Personal information
- Born: 26 October 2002 (age 23)

Sport
- Sport: Athletics
- Event: Decathlon

Achievements and titles
- Personal bests: Decathlon: 8024 (2026) NR Heptathlon: 5871 (2026) NR

= Jami Schlueter =

Nigerian decathlete (born 2002)

Jami Schlueter (born 26 October 2002) is a Nigerian multi-event athlete. He is the Nigerian national record holder in decathlon and heptathlon.

==Biography==
Born in Germany to a Nigerian mother and German father, he has family in Ekiti State. Schlueter grew up in the Middle East and England, completing his secondary school at Millfield in Somerset, where he served as head boy and captain of athletics. He started competing in combined events between 2014 and 2016, transitioning from quadrathlon to pentathlon and to decathlon. He later studied in the United States, competing for the University of Washington.

Schlueter placed tenth in decathlon at the 2024 NCAA Championships with 7739 points in June 2024. The following month, Schlueter placed third in decathlon at the 2024 British Athletics Championships in Birmingham with 7452 points.

He won the Big Ten Conference silver medals for Washington in both the heptathlon and decathlon in 2025, and set a new personal best of 5,780 points in the heptathlon at the UW Invitational in Seattle that year.

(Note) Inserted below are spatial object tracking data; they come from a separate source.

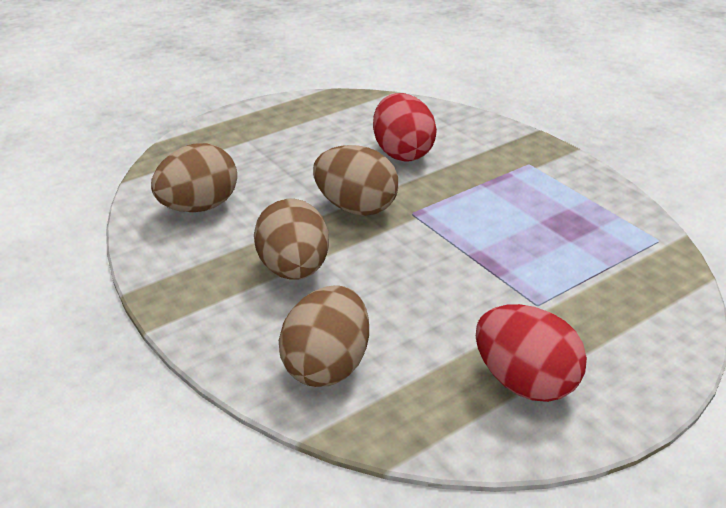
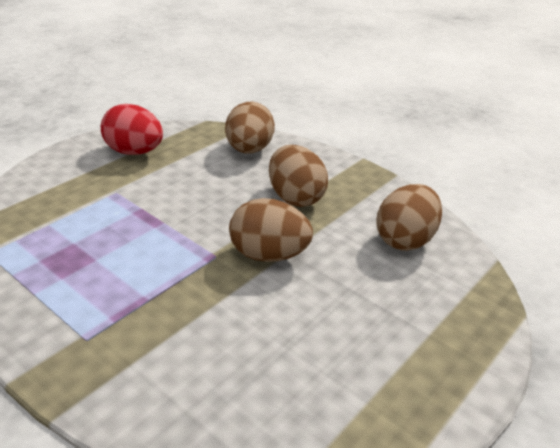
camera: 165 degrees right, 0 degrees up
red egg [373,93,437,162] -> none

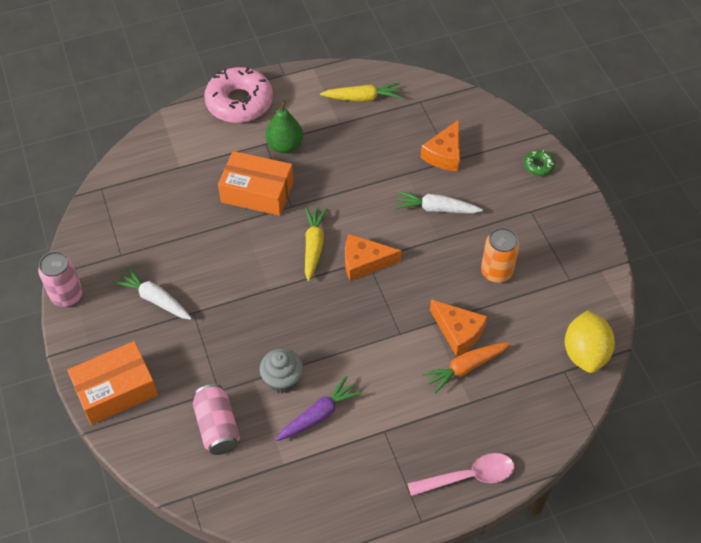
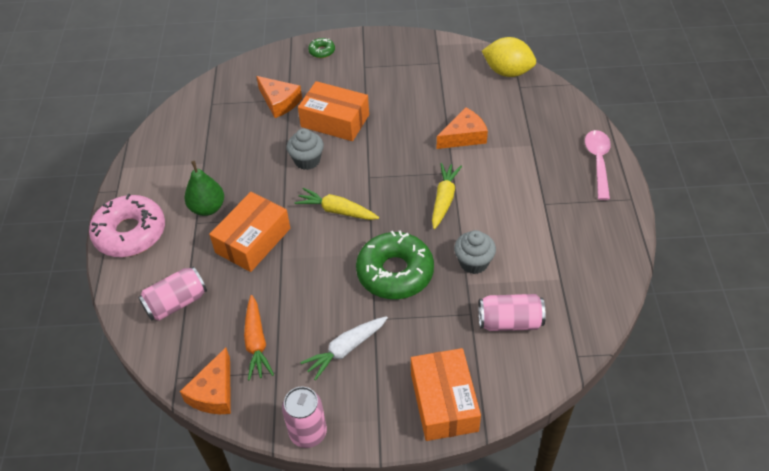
camera: 70 degrees left, 5 degrees down
purple carrot [275,376,362,441] -> none
yellow carrot [320,82,402,102] -> yellow carrot moved to [432,163,462,229]
orange cheese [345,234,402,281] -> orange cheese moved to [180,347,231,414]
white carrot [395,191,483,214] -> orange box [298,81,369,141]
orange carrot [422,342,510,393] -> orange carrot moved to [244,295,274,381]
orange can [481,227,520,283] -> none
none -> pink can [138,267,207,321]
none -> grey cupcake [287,129,324,170]
none -> green donut [356,230,434,299]

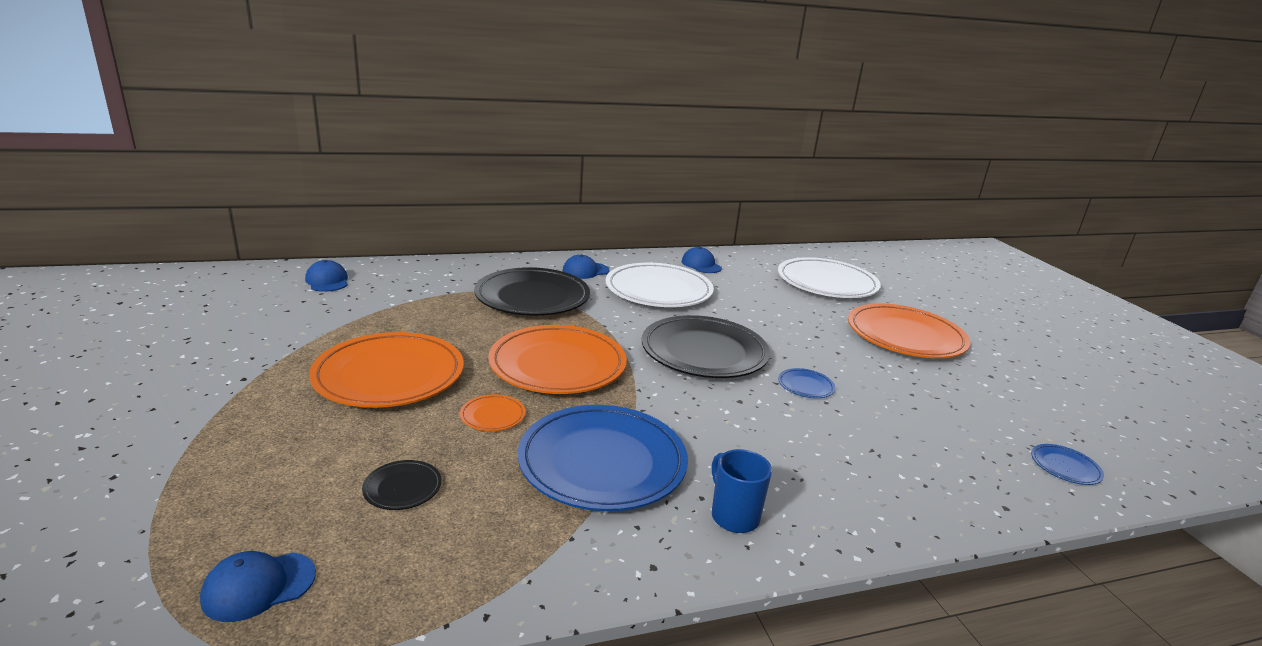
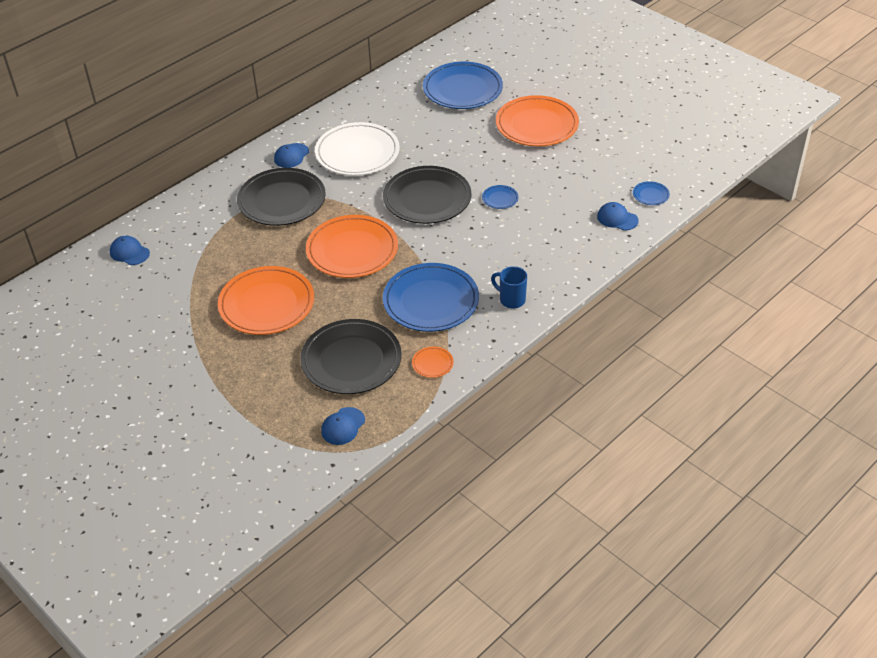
camera: 25 degrees left, 20 degrees up
black plate [362,460,442,510] -> black plate [300,319,402,394], size x2.42
orange plate [460,394,525,431] -> orange plate moved to [412,346,454,378]
blue cap [682,247,722,273] -> blue cap moved to [597,202,639,231]
white plate [778,257,881,298] -> blue plate [423,62,503,109]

He graduated in 2025, having studied psychology and sociology.

On 13 November 2025, Schlueter became eligible to represent Nigeria having applied to change his allegiance from Great Britain. In February 2026, Schlueter set a new Nigerian national record in the heptathlon with a tally of 5,789 points at the Texas A&M Charlie Thomas Invitational, competing for the University of Washington, breaking the previous record of 4,859 set by Chukwuma Maduka in 2018. He then improved his personal best and the national record with 5871 points at the US National Indoor Championships in Indianapolis on 22 February 2026.

Schlueter set a new Nigerian national record in the decathlon with a score of 7861 points at the 2026 Mt. SAC Relays, breaking the 2017 record from Peter Moreno. He broke the 8000 points barrier in decathlon for the first time in June 2026 in Dallas, Texas, scoring a tally of 8024 points. He placed seventh in decathlon at the 2026 Commonwealth Games in Glasgow, Scotland.

==Personal life==
While a student at the University of Washington, he served as the university's Black Student Athlete Association President, with the university winning a National Award for Black Student Athlete Organisations. Alongside his athletics, he has worked as a Business Development and Project Management consultant.